Una conoscenza superficiale con Alberto Stasi
Un altro dettaglio emerso dagli atti è la conoscenza, seppur marginale, con Alberto Stasi, l’ex fidanzato di Chiara Poggi e protagonista di un lungo iter giudiziario che lo ha visto prima assolto e poi condannato. Biasibetti, infatti, faceva parte degli animatori dell’oratorio che lo stesso Stasi frequentava da bambino. Un legame indiretto, certo, ma che gli inquirenti vogliono riesaminare per chiarire tutti i punti rimasti in ombra.
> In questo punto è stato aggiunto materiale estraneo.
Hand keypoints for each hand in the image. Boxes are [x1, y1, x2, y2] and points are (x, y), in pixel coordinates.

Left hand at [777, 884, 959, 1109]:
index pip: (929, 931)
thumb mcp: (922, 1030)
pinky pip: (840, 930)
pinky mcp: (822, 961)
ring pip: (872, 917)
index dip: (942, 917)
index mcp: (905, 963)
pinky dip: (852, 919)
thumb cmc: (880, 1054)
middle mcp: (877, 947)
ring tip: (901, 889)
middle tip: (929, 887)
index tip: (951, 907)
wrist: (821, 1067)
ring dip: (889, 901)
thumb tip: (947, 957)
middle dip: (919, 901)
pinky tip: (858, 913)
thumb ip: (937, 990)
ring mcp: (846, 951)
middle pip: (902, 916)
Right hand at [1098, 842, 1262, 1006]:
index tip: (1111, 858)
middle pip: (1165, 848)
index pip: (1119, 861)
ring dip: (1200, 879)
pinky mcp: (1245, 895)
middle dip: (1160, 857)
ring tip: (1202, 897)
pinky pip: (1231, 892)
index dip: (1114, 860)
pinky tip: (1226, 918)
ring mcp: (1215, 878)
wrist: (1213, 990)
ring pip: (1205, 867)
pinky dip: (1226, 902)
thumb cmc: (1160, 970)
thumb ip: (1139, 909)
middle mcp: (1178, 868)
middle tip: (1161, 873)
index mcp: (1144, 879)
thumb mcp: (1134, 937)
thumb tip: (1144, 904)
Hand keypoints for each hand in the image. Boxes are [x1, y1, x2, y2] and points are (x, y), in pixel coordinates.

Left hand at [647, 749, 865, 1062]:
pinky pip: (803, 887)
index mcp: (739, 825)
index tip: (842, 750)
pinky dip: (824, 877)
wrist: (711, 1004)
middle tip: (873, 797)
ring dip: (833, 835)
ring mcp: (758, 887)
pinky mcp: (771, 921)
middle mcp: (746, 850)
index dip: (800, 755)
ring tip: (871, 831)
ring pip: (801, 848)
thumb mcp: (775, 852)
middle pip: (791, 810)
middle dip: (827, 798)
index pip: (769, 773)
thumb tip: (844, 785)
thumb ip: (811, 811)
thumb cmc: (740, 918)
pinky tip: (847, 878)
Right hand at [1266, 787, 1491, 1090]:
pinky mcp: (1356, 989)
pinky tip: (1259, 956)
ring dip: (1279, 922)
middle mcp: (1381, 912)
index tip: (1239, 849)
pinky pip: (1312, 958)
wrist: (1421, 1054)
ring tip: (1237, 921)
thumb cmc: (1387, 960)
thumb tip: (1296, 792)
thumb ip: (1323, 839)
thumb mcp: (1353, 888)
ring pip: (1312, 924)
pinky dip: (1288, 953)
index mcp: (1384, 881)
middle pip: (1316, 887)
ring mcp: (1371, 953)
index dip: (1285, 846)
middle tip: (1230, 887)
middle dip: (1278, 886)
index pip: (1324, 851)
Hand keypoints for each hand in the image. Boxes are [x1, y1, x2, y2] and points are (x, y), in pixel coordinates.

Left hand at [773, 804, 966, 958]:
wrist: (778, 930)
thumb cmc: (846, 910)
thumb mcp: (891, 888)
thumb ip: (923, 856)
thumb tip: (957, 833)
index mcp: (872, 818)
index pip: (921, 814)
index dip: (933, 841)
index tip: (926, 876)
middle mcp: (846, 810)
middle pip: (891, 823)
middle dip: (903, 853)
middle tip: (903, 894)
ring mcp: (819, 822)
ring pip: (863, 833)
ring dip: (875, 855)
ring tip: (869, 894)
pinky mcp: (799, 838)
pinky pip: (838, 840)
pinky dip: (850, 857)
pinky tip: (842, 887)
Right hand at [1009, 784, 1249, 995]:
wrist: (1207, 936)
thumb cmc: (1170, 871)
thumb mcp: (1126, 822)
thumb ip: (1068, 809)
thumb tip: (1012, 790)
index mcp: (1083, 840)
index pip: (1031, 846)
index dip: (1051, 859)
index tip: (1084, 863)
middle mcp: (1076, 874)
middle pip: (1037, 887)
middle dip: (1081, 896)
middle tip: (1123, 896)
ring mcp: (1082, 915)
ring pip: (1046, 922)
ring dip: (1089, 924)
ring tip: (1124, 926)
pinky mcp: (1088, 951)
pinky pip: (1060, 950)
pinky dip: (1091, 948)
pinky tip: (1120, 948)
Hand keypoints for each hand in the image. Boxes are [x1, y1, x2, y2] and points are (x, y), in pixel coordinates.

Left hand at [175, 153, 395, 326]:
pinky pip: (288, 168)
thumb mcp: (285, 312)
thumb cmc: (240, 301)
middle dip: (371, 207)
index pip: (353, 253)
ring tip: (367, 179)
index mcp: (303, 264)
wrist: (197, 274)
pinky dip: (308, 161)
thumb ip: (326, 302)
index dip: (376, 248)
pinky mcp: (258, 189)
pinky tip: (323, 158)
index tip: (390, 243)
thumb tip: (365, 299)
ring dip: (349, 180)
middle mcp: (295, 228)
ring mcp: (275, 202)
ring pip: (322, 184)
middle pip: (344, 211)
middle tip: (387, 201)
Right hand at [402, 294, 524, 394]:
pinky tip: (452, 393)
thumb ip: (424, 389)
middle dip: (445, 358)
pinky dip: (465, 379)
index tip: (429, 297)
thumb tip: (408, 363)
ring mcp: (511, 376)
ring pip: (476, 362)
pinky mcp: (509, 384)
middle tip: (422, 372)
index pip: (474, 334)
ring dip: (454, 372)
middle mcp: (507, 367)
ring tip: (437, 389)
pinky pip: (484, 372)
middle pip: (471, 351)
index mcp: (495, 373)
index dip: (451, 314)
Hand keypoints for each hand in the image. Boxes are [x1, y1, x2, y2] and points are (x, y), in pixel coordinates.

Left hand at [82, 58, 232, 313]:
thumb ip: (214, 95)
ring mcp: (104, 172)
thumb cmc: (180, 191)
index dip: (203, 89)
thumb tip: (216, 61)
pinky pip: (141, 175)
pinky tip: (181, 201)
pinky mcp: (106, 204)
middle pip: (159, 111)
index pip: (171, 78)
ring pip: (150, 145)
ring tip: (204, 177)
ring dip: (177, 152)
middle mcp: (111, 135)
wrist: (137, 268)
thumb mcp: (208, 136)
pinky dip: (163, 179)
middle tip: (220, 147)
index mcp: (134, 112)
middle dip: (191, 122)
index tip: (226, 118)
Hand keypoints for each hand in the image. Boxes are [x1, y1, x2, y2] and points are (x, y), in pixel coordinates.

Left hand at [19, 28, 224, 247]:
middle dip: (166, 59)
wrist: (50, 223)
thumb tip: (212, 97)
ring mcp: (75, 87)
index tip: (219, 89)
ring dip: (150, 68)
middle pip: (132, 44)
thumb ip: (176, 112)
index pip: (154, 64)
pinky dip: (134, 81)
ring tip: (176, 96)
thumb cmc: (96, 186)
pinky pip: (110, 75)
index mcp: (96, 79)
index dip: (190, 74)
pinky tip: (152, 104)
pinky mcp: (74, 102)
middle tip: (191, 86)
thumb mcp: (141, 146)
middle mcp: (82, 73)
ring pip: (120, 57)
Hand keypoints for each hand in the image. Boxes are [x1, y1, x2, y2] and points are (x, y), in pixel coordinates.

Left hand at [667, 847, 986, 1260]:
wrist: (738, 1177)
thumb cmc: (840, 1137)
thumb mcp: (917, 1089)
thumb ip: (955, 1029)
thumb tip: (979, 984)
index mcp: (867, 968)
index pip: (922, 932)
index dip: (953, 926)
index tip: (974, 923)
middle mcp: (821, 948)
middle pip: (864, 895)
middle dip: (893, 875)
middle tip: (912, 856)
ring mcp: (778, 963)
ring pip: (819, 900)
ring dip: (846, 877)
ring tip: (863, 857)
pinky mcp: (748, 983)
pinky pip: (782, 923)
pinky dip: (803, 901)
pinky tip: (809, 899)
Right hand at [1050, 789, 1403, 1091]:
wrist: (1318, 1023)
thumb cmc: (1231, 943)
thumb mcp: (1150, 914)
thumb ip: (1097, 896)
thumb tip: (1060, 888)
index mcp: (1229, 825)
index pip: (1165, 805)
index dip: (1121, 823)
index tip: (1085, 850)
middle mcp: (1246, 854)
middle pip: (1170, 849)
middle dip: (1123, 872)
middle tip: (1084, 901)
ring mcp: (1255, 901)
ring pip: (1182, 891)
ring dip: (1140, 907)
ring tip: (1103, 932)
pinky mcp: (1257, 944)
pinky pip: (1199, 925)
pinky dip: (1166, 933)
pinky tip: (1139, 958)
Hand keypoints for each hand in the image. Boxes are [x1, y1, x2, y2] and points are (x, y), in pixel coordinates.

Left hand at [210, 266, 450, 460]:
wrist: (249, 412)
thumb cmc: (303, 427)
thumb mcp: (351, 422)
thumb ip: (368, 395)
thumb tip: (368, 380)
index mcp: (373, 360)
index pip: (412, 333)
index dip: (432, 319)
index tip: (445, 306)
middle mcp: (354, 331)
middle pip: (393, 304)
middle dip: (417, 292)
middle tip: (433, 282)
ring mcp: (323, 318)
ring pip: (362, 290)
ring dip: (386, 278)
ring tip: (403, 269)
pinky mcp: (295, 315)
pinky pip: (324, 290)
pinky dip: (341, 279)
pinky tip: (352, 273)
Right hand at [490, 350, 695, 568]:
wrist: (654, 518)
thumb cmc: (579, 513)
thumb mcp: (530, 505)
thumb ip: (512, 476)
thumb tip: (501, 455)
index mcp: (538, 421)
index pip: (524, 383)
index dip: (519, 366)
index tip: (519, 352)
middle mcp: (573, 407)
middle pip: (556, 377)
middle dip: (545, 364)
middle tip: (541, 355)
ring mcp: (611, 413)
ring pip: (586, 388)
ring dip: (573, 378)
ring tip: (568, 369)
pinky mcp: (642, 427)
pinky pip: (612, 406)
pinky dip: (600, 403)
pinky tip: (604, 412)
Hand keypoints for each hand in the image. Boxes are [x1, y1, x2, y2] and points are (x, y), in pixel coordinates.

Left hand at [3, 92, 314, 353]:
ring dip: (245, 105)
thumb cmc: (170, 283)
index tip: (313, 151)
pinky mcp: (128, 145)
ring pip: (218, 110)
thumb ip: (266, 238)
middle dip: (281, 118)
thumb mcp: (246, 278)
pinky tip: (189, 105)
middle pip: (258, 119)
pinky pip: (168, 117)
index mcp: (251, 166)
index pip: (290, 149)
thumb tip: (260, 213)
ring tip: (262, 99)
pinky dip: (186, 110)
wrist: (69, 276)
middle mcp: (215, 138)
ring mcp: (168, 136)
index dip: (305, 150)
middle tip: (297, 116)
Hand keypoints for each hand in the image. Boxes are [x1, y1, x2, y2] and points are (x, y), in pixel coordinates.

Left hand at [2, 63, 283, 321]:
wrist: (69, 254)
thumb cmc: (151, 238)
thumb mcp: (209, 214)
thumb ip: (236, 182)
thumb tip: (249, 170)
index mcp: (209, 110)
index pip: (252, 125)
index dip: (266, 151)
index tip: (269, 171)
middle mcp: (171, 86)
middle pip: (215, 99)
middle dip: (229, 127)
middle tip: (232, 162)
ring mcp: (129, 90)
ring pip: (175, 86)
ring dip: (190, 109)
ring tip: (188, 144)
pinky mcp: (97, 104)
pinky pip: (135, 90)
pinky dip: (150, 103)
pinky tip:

Ritorno agli interrogatori e analisi del DNA
Nel corso del 2008, un anno dopo il delitto, Biasibetti fu ascoltato per la prima volta. Ora, a distanza di 18 anni, la procura di Pavia ha deciso di convocarlo di nuovo. Lo scopo è ricostruire con maggior precisione il gruppo di giovani che ruotava attorno alla famiglia Poggi. Durante l’interrogatorio, il frate ha confermato di non avere avuto contatti diretti con Chiara o con il suo giro di amici, sottolineando come la differenza d’età rendesse improbabile una frequentazione stretta. Tuttavia, ha ammesso di essere stato spesso presente nella villetta di via Pascoli, dove arrivava in bicicletta. Un dettaglio, quest’ultimo, che richiama alla memoria le tante speculazioni fatte all’epoca su una bici nera da donna, elemento discusso a lungo nel corso delle indagini.
È importante sottolineare che Biasibetti non è mai stato sospettato formalmente: il 13 agosto 2007, giorno dell’omicidio, si trovava infatti in vacanza in Trentino insieme alla famiglia Poggi, impegnata come ogni anno in un soggiorno estivo a cui Chiara non aveva voluto partecipare. Lei era rimasta a Garlasco, così come il fidanzato Alberto, per lavorare alla tesi di laurea.
L’ombra delle impronte e l’importanza del confronto biologico
Uno degli elementi che potrebbe rivelarsi determinante nel nuovo procedimento è la presenza di quattro impronte digitali sul pigiama della vittima, mai attribuite con certezza. Ed è proprio per cercare una corrispondenza che il pool investigativo ha deciso di avviare una massiccia raccolta di campioni biologici, da confrontare nel contesto del maxi-incidente probatorio. Tra questi, anche il DNA di Alessandro Biasibetti, che sarà prelevato il mese prossimo. L’ipotesi degli inquirenti è che la villetta fosse frequentata da un numero maggiore di persone rispetto a quanto dichiarato inizialmente. Tracce lasciate da amici, conoscenti o semplici visitatori potrebbero finalmente trovare una collocazione certa, aiutando a fare chiarezza su frammenti di verità mai del tutto spiegati.
Un tassello che può fare luce
La riemersione del nome di Biasibetti, oggi uomo di fede ma un tempo semplice ragazzo in una compagnia di provincia, ci ricorda quanto sia complesso separare i destini personali dai grandi eventi giudiziari. Il suo contributo, per quanto limitato, potrebbe rivelarsi importante in una vicenda che ancora oggi lascia aperti molti interrogativi e poche certezze.